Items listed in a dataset
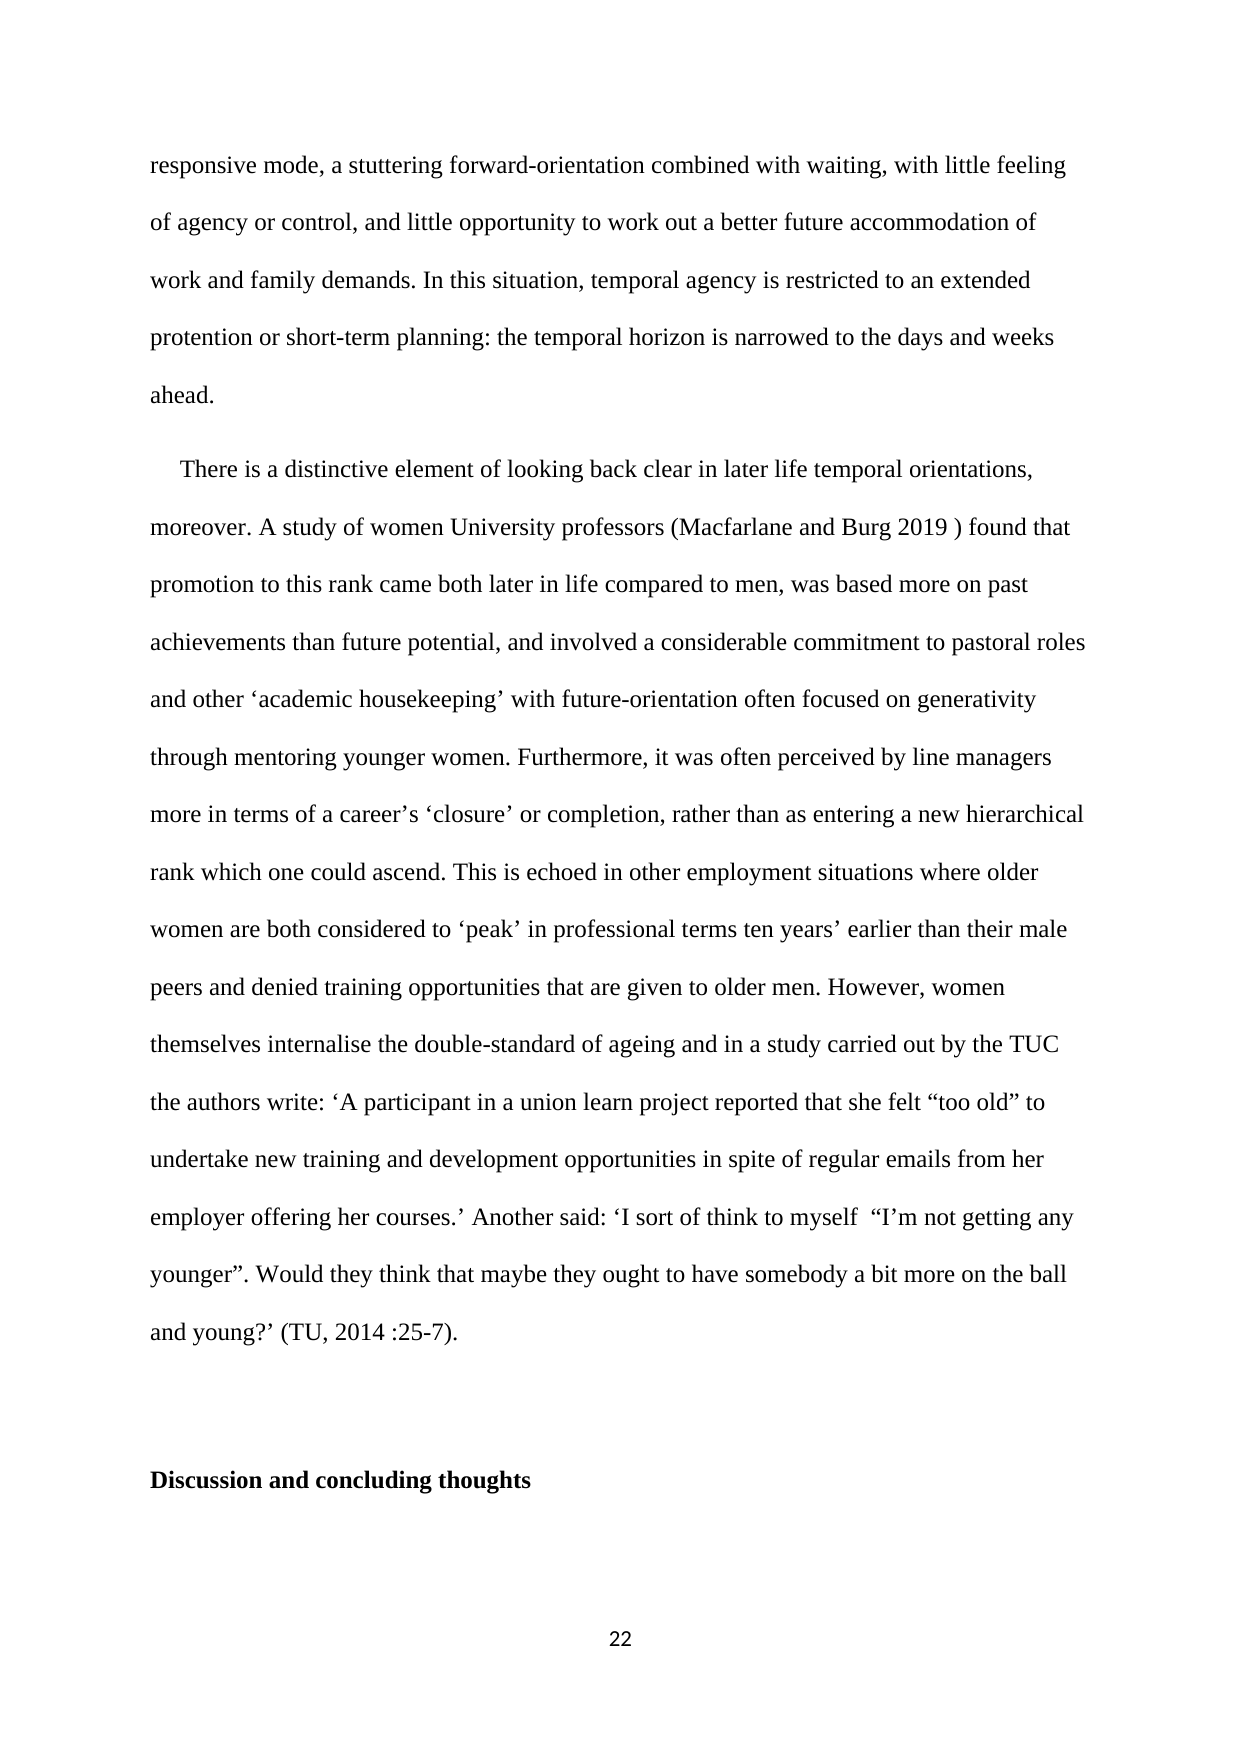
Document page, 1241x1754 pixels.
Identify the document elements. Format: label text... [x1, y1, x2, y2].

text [150, 150, 1090, 409]
text There is a distinctive element of looking back clear in later life temporal orientations, moreover. A study of women University professors (Macfarlane and Burg 2019 ) found that promotion to this rank came both later in life compared to men, was based more on past achievements than future potential, and involved a considerable commitment to pastoral roles and other ‘academic housekeeping’ with future-orientation often focused on generativity through mentoring younger women. Furthermore, it was often perceived by line managers more in terms of a career’s ‘closure’ or completion, rather than as entering a new hierarchical rank which one could ascend. This is echoed in other employment situations where older women are both considered to ‘peak’ in professional terms ten years’ earlier than their male peers and denied training opportunities that are given to older men. However, women themselves internalise the double-standard of ageing and in a study carried out by the TUC the authors write: ‘A participant in a union learn project reported that she felt “too old” to undertake new training and development opportunities in spite of regular emails from her employer offering her courses.’ Another said: ‘I sort of think to myself “I’m not getting any younger”. Would they think that maybe they ought to have somebody a bit more on the ball and young?’ (TU, 2014 :25-7). [150, 454, 1090, 1345]
text Discussion and concluding thoughts [150, 1465, 1061, 1494]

§ EXERCISE DIRECTIONS
Would you write out each record above exactly, with no images?

§ RESPONSE TO THIS TASK
Document page, 1241x1754 pixels.
Identify the document elements. Format: label text... [x1, y1, x2, y2].

text [150, 150, 1090, 409]
text There is a distinctive element of looking back clear in later life temporal orientations, moreover. A study of women University professors (Macfarlane and Burg 2019 ) found that promotion to this rank came both later in life compared to men, was based more on past achievements than future potential, and involved a considerable commitment to pastoral roles and other ‘academic housekeeping’ with future-orientation often focused on generativity through mentoring younger women. Furthermore, it was often perceived by line managers more in terms of a career’s ‘closure’ or completion, rather than as entering a new hierarchical rank which one could ascend. This is echoed in other employment situations where older women are both considered to ‘peak’ in professional terms ten years’ earlier than their male peers and denied training opportunities that are given to older men. However, women themselves internalise the double-standard of ageing and in a study carried out by the TUC the authors write: ‘A participant in a union learn project reported that she felt “too old” to undertake new training and development opportunities in spite of regular emails from her employer offering her courses.’ Another said: ‘I sort of think to myself “I’m not getting any younger”. Would they think that maybe they ought to have somebody a bit more on the ball and young?’ (TU, 2014 :25-7). [150, 454, 1090, 1345]
text Discussion and concluding thoughts [150, 1465, 1061, 1494]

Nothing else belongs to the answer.